Fagron announced first-quarter revenue of €263.4 million, representing a 10.3% increase from the same period a year earlier, the Belgium and Netherlands-based pharmaceutical compounding company said on Thursday.
On an organic basis and at constant exchange rates, Fagron reported growth of 3.2%, with the firm noting positive contributions across all of its geographic regions.
Latin America was a notable driver, delivering 10.4% organic growth at constant exchange rates, which the company attributed to the continued momentum of its Brands strategy in Brazil. The EMEA region also supported the topline expansion during the quarter.
During the period, Fagron completed the acquisition of Pharmavit in the Netherlands; the company said integration is progressing as planned and that the transaction contributed to overall revenue growth for the quarter.
Looking ahead to the full year 2026, Fagron set out its expectations for organic sales growth at constant exchange rates in the mid- to high-single digits.

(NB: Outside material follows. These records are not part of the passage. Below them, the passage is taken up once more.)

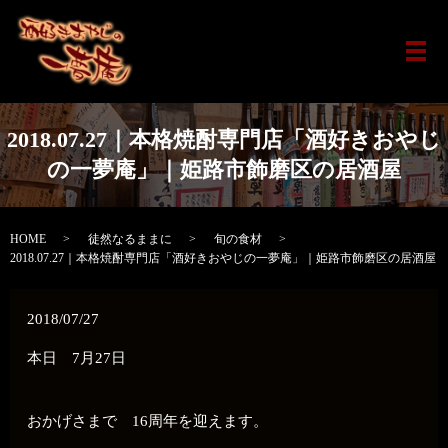
メ
2018.07.27｜本格焼酎専門店「酒好きおやじ
の一夢庵」｜姫路市飾磨区の居酒屋
HOME
徒然なるままに
旬の食材
2018.07.27｜本格焼酎専門店「酒好きおやじの一夢庵」｜姫路市飾磨区の居酒屋
2018/07/27
本日 7月27日
おかげさまで 16周年を迎えます。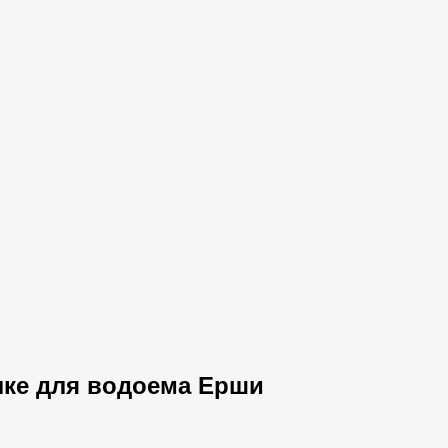
лке для водоема Ерши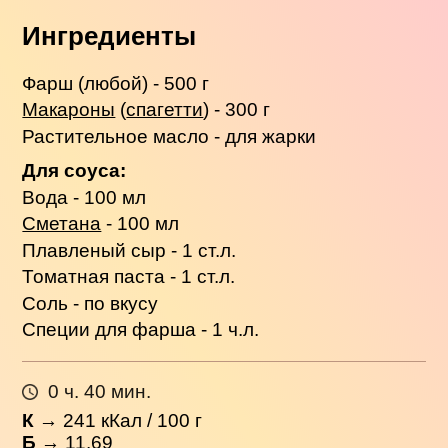
Ингредиенты
Фарш (любой) - 500 г
Макароны
(
спагетти
) - 300 г
Растительное масло - для жарки
Для соуса:
Вода - 100 мл
Сметана
- 100 мл
Плавленый сыр - 1 ст.л.
Томатная паста - 1 ст.л.
Соль - по вкусу
Специи для фарша - 1 ч.л.
0 ч. 40 мин.
К
→
241
кКал / 100 г
Б
→ 11.69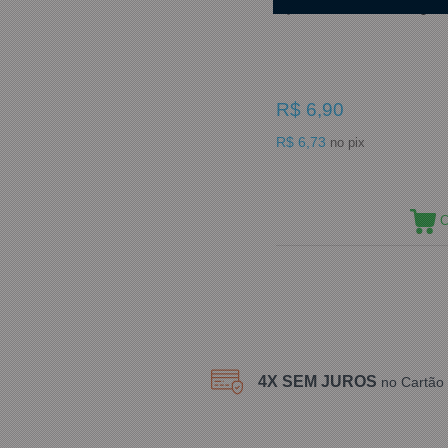
Açúcar Colorido Rosa 80g Mi
R$ 6,90
R$ 6,73
no pix
C
4X SEM JUROS
no Cartão 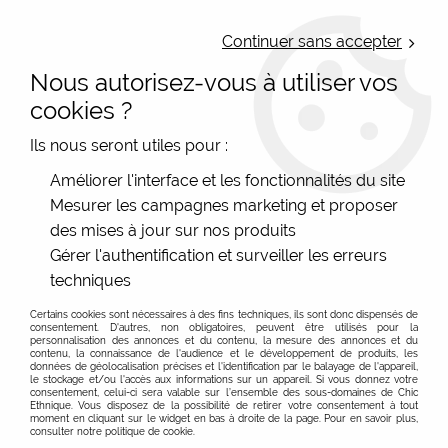
LIVRAISON OFFERTE : Mondial Relay des 35€ (Fr Be Lux) - Colissimo des
50€ | EXPEDITION LE JOUR MEME | PAIEMENT 3X ALMA
Continuer sans accepter
Nous autorisez-vous à utiliser vos
0
cookies ?
Ils nous seront utiles pour :
Accueil
>
Les marques
>
Mam'Zelle Caboche
>
Bijoux de sac
>
Améliorer l'interface et les fonctionnalités du site
Bijou de sac bohème chic Apatite Mam'Zelle Caboche
Mesurer les campagnes marketing et proposer
des mises à jour sur nos produits
Gérer l'authentification et surveiller les erreurs
techniques
Certains cookies sont nécessaires à des fins techniques, ils sont donc dispensés de
consentement. D'autres, non obligatoires, peuvent être utilisés pour la
personnalisation des annonces et du contenu, la mesure des annonces et du
contenu, la connaissance de l'audience et le développement de produits, les
données de géolocalisation précises et l'identification par le balayage de l'appareil,
le stockage et/ou l'accès aux informations sur un appareil. Si vous donnez votre
consentement, celui-ci sera valable sur l’ensemble des sous-domaines de Chic
Ethnique. Vous disposez de la possibilité de retirer votre consentement à tout
moment en cliquant sur le widget en bas à droite de la page. Pour en savoir plus,
consulter notre politique de cookie.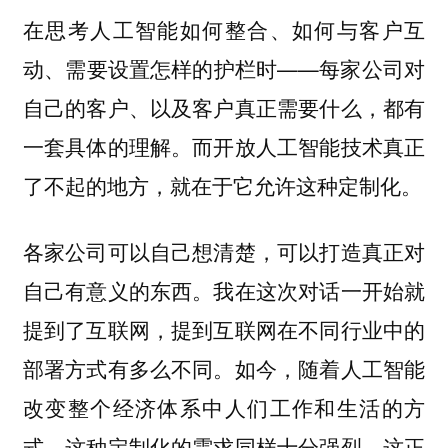
在思考人工智能如何整合、如何与客户互
动、需要设置怎样的护栏时——每家公司对
自己的客户、以及客户真正需要什么，都有
一套具体的理解。而开放人工智能技术真正
了不起的地方，就在于它允许这种定制化。
各家公司可以自己想清楚，可以打造真正对
自己有意义的东西。我在这次对话一开始就
提到了互联网，提到互联网在不同行业中的
部署方式有多么不同。如今，随着人工智能
改变整个经济体系中人们工作和生活的方
式，这种定制化的需求同样十分强烈。这正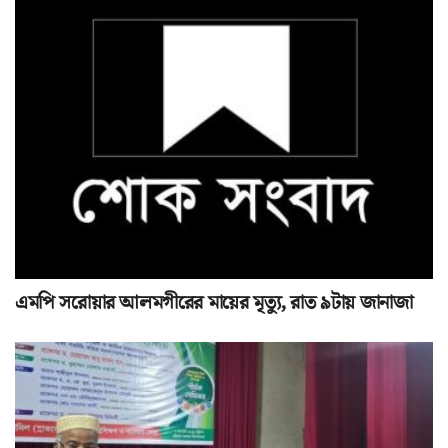
এমপি সরোয়ার আলমগীরের মায়ের মৃত্যু, রাত ৯টায় জানাজা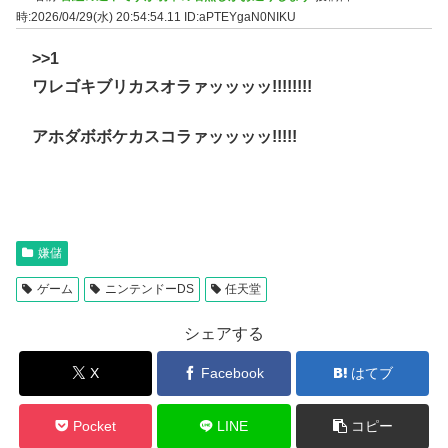
時:2026/04/29(水) 20:54:54.11
ID:aPTEYgaN0NIKU
>>1
ワレゴキブリカスオラァッッッッ!!!!!!!!
アホダボボケカスコラァッッッッ!!!!!
嫌儲
ゲーム
ニンテンドーDS
任天堂
シェアする
X
Facebook
はてブ
Pocket
LINE
コピー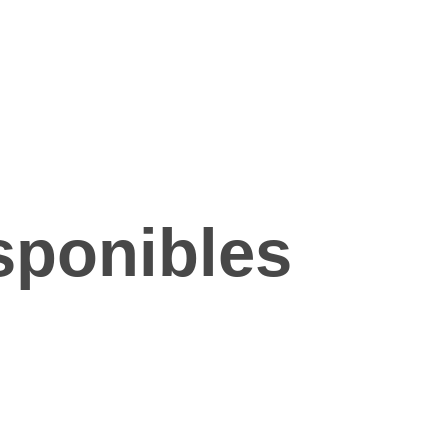
sponibles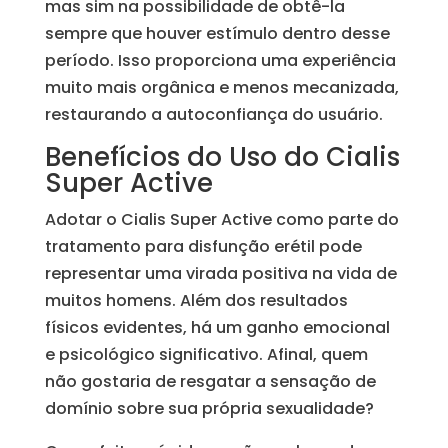
mas sim na possibilidade de obtê-la
sempre que houver estímulo dentro desse
período. Isso proporciona uma experiência
muito mais orgânica e menos mecanizada,
restaurando a autoconfiança do usuário.
Benefícios do Uso do Cialis
Super Active
Adotar o Cialis Super Active como parte do
tratamento para disfunção erétil pode
representar uma virada positiva na vida de
muitos homens. Além dos resultados
físicos evidentes, há um ganho emocional
e psicológico significativo. Afinal, quem
não gostaria de resgatar a sensação de
domínio sobre sua própria sexualidade?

The company also projected a REBITDA margin of approximately 20% for the year, and indicated it expects the second half of 2026 to outperform the first half.
Fagron said it anticipates an acceleration in its business beginning in the second quarter, with stronger performance foreseen in the latter half of the year.
Financial and operational context
- Reported Q1 revenue: €263.4 million - up 10.3% year-over-year.
- Organic growth at constant exchange rates: 3.2%, with all regions contributing positively.
- Latin America organic growth at constant exchange rates: 10.4%, supported by the Brands strategy in Brazil.
- Acquisition completed: Pharmavit in the Netherlands - integration described as progressing as planned.
- 2026 outlook: mid- to high-single digit organic sales growth (constant exchange rates) and an approximate 20% REBITDA margin, with the second half expected to be stronger than the first.
The company emphasized timing for stronger momentum, stating that it expects business acceleration to begin in the second quarter and intensify into the second half. Beyond the figures and the acquisition update, Fagron reiterated its full-year targets for 2026 and highlighted regional performance drivers without providing further quantitative detail on segment-level margins or country-level breakdowns.